(Beginning of SOURCE PASSAGE)

Give the beer some time and see how you like it. You can always adjust the recipe next time you brew it. Roast black barley is not the same as black patent malt; it has a less acidic "bite." There is also carafa, or dehusked black malt, which is even a little more smooth.
 

chumley (199.92.192.126)
Posted on Wednesday, January 28, 2004 - 04:09 pm:   Edit Post Delete Post View Post/Check IP    Ban Poster IP (Moderator/Admin only)

I'm also confused. What's the difference between "roasted barley" and "black barley"? Bill lumped them together as "roasted black barley"; are they one in the same? Meaning both refer to a dark but unmalted grain?

"Black malt" is not the same as "Black patent malt". "Black malt" can come dehusked as Bill mentions, or not. I am of the opinion that the European black malts are smoother than British or American black patent malts.
 

davidw (209.107.44.126)
Posted on Wednesday, January 28, 2004 - 04:35 pm:   Edit Post Delete Post View Post/Check IP    Ban Poster IP (Moderator/Admin only)

Roasted barley is lighter in color than black barley. Black barley also gives a drier flavour contribution than roasted barley.

See Briess.
 

Bill Pierce (24.141.129.137)
Posted on Wednesday, January 28, 2004 - 04:41 pm:   Edit Post Delete Post View Post/Check IP    Ban Poster IP (Moderator/Admin only)

As I understand it, there is black malt and black patent malt, which are usually similar but have some differences depending on country of origin. There is also dehusked (debittered) black malt, which has a less sharp flavor. Additionally there is roasted unmalted black barley, which is used primarily in stouts, although other black malts may be used as well, depending on the recipe.

(End of SOURCE PASSAGE)

EXERCISE TASKS |
1) From the dark malts discussion, copy everything from "Posted on Wednesday, January 28, 2004 - 04:09" down to "See Briess.".
2) For each statement, answer yes or no to whether the dark malts discussion supports it, and quote the words that decide it.
(a) davidw writes that roasted barley is lighter in color than black barley.
(b) chumley thinks British and American black patent malts are smoother than European black malts.
(c) The opening post treats roast black barley and black patent malt as the same thing.

(Beginning of DATA EXTRACT)

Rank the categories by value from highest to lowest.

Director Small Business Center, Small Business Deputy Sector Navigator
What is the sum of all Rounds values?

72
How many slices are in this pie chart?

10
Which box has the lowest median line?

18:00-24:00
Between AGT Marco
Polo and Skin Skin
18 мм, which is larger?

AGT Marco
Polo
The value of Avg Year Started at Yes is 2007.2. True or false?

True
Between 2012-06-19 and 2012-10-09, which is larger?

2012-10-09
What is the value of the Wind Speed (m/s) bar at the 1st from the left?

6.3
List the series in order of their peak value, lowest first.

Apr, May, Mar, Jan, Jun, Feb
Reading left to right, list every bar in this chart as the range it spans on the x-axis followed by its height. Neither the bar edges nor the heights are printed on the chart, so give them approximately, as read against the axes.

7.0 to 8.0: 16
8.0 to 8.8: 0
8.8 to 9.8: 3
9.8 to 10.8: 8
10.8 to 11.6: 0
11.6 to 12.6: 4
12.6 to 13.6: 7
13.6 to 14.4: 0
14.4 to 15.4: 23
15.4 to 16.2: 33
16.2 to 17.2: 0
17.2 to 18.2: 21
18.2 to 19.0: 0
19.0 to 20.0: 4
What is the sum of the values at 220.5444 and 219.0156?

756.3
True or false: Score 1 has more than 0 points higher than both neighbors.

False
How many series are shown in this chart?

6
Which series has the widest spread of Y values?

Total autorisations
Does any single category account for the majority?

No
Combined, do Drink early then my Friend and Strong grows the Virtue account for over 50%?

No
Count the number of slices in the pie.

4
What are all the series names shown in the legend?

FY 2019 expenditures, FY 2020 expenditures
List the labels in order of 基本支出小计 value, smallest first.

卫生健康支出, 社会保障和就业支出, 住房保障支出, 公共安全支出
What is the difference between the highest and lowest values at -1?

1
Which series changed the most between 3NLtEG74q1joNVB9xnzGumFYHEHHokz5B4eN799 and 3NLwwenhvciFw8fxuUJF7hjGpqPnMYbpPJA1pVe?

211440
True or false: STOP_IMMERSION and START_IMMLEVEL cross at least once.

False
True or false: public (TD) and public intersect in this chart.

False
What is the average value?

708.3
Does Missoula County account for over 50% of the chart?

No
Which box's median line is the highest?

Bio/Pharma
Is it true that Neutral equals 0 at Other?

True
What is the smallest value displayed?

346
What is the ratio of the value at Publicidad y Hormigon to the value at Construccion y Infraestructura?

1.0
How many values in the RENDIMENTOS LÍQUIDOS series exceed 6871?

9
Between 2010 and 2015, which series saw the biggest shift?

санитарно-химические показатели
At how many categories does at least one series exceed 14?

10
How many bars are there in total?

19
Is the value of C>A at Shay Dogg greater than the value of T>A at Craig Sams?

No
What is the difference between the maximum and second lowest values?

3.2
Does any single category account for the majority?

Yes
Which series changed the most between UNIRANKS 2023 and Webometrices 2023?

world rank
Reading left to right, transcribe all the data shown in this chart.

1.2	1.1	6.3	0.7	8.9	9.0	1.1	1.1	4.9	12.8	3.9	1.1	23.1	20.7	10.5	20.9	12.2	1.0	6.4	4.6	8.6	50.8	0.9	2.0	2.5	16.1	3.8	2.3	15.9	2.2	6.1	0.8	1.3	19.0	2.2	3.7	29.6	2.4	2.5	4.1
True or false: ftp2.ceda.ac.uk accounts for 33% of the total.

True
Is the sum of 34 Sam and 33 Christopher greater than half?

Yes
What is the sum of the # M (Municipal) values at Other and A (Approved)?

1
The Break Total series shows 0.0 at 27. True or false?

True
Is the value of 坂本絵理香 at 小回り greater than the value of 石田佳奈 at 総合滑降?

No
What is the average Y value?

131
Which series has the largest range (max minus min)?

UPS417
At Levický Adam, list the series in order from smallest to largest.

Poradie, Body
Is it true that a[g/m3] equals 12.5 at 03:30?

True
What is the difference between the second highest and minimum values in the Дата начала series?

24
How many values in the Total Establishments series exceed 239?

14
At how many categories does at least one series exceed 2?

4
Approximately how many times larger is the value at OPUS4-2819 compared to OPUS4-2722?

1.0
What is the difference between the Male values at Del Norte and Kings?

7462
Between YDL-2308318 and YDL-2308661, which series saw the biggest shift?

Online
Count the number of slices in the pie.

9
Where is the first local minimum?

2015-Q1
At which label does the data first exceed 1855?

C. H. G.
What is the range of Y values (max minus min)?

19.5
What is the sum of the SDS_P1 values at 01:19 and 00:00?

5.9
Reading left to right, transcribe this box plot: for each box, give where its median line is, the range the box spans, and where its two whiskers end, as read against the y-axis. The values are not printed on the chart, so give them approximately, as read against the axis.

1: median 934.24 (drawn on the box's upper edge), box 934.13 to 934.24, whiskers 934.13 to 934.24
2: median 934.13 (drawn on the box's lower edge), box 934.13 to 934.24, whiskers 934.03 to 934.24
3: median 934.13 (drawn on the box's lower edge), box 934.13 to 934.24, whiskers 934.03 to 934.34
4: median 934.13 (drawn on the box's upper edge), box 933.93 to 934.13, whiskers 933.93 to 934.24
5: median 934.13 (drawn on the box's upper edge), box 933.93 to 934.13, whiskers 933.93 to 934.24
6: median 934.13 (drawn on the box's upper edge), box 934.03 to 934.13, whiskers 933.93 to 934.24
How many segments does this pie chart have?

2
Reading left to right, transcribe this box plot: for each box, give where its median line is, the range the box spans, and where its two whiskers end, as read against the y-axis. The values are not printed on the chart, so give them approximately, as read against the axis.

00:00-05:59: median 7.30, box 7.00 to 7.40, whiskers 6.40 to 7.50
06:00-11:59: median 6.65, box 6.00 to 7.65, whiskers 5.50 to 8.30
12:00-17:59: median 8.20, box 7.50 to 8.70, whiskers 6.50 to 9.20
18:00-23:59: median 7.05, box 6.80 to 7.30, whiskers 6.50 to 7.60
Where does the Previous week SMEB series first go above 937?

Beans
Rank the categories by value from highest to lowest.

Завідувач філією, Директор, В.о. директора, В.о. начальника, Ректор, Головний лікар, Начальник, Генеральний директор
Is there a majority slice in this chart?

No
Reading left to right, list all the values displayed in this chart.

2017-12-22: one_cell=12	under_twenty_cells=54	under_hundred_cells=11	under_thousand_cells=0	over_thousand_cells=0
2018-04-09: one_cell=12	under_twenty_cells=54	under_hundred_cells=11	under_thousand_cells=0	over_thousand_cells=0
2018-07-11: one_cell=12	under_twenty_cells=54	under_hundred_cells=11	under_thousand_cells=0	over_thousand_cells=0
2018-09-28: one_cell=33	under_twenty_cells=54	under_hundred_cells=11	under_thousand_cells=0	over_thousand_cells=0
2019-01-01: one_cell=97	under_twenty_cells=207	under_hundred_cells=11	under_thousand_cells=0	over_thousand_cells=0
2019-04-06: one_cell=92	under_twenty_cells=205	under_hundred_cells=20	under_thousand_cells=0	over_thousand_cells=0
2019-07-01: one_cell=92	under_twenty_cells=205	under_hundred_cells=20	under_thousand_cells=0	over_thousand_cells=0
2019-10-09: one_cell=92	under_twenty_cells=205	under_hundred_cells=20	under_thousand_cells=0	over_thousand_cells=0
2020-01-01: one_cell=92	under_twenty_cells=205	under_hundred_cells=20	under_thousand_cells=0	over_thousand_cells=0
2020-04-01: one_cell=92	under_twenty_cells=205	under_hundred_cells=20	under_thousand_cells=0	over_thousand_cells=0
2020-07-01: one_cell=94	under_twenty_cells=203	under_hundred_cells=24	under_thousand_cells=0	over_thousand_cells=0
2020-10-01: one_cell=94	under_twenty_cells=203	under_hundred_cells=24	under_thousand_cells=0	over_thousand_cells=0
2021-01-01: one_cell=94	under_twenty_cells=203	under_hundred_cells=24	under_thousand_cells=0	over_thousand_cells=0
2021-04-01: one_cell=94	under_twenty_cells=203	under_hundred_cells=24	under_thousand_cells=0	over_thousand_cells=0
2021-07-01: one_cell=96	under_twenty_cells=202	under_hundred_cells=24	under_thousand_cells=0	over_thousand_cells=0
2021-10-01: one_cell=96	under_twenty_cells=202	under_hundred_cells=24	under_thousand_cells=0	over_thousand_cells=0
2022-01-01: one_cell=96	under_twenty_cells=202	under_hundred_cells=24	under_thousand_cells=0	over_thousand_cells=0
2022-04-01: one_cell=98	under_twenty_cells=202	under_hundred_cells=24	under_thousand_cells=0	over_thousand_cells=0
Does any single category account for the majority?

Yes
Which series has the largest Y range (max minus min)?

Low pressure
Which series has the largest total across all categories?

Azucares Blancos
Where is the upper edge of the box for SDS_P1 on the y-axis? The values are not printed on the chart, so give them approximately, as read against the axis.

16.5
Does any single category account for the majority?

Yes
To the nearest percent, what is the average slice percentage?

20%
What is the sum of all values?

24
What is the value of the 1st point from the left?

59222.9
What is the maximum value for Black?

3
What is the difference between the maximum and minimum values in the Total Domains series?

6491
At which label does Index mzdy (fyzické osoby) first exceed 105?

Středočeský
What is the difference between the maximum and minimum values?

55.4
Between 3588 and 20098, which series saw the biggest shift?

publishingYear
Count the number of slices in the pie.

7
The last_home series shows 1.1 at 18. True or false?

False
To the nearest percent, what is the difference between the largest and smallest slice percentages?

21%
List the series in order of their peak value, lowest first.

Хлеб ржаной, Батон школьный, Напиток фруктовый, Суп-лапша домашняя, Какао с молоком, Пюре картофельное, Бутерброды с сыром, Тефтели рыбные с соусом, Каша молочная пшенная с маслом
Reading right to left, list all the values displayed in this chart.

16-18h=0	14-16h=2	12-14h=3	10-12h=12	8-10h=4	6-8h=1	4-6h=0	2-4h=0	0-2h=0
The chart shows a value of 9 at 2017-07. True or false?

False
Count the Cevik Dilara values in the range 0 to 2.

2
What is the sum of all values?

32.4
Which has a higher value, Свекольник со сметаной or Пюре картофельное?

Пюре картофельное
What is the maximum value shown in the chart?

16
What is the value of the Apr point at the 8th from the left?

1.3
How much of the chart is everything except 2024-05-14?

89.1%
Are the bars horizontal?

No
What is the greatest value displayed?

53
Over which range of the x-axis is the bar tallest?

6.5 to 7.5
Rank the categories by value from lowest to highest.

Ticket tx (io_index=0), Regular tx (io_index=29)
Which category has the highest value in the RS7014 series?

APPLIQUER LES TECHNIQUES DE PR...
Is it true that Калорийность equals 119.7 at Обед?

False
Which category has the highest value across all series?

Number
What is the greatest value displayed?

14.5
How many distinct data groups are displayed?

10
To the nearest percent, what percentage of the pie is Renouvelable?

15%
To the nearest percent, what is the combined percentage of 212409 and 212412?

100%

(End of DATA EXTRACT)

SOLUTIONS BY TASK |
1)
Posted on Wednesday, January 28, 2004 - 04:09 pm:   Edit Post Delete Post View Post/Check IP    Ban Poster IP (Moderator/Admin only)

I'm also confused. What's the difference between "roasted barley" and "black barley"? Bill lumped them together as "roasted black barley"; are they one in the same? Meaning both refer to a dark but unmalted grain?

"Black malt" is not the same as "Black patent malt". "Black malt" can come dehusked as Bill mentions, or not. I am of the opinion that the European black malts are smoother than British or American black patent malts.
 

davidw (209.107.44.126)
Posted on Wednesday, January 28, 2004 - 04:35 pm:   Edit Post Delete Post View Post/Check IP    Ban Poster IP (Moderator/Admin only)

Roasted barley is lighter in color than black barley. Black barley also gives a drier flavour contribution than roasted barley.

See Briess.

2)
(a) Yes: "Roasted barley is lighter in color than black barley."
(b) No: "I am of the opinion that the European black malts are smoother than British or American black patent malts."
(c) No: "Roast black barley is not the same as black patent malt"